憧れがいまを置き去りにする
ちょっと大人になりすぎたと思った。
背伸びをしすぎたのかもしれない。
その気持ちはふいにやってきた。友人からの映画の誘いを、終電が無くなるからといって断ったときだった。
バスタブの中でわたしはわけもなく悲しくなって、
シルクのパジャマも、上等のニットも、明日履くかもしれないピスタチオグリーンのタイトスカートも、わたしを癒してくれる気がしなかった。
今はどれもこれも着たくない、と思った。こんなのは初めてだった。
気づいたら棘がいっぱい刺さって、わたしの表皮はずいぶん硬くなったみたいだった。それは雨風にさらされた植物が強くなるように。
素敵な大人になるのがいいのだと思っていた。どうせならざるを得ないのだからせめて自分で形づくりたいと、あちこちを押したり、削ったりして。そのあいだに色んなものを忘れてきてしまった。

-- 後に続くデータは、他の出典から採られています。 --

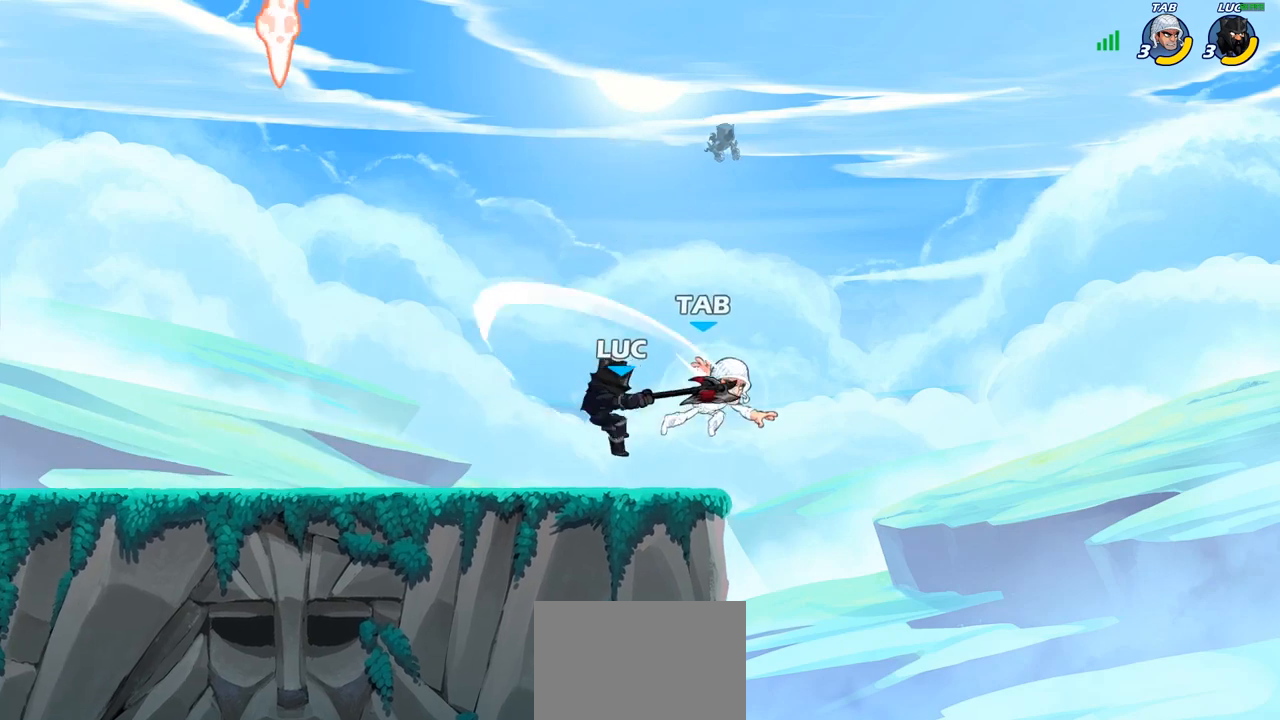
{"buttons": ["R1", "R2"], "left_stick": "up-left", "right_stick": "center", "events": [[250, "left_stick", "left"], [283, "CROSS", "down"], [300, "left_stick", "up-left"], [400, "R1", "down"], [400, "R2", "down"], [417, "CROSS", "up"]]}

憧れの人たちが遠のいたり、近づいたりしていた。裏側を見たりもしてしまった。取り残されていたあいだに感じることができなくなってきて、苦しくてもどかしかった。
ああ大人になろうとしすぎたのだ、と
やっと言葉にして気づくことができたのが今日だった。
わたしは背伸びしていつだって、先の世界を見ていたのだった。
でももうちょっと、限界だと思った。
明日ばかりは、わたしは素敵な装いなんてしたくない。
いまの自分にぴったりな服なんて着たくない。ましてや憧れの服なんて。
ただ小枝の先ほどのかたさもなく、触れれば葉脈がこわれてしまっていた、甘えてすべてに過敏な自分を
ああ置き去りにしてごめんねと、迎えに行きたいだけ。どうしても。
そんな日は、
たとえば毛がつぎからつぎへと抜ける真っ白なふわふわのセーターに
大好きなミュージシャンのお下がりの、チェックの短いスカートを履いて。
うっかり出かけてしまいたい。甘ったれた自分も許してみたい。
心から先に大人になってしまうなんて、今はまっぴらだと思うから。
憧れるあまり、先を見るあまり
忘れてしまってるものはないだろうか。
秋はノスタルジック。色んなことを思い出す。
記憶の底から浮かび上がってきたら、きっと迎えにいけるはず。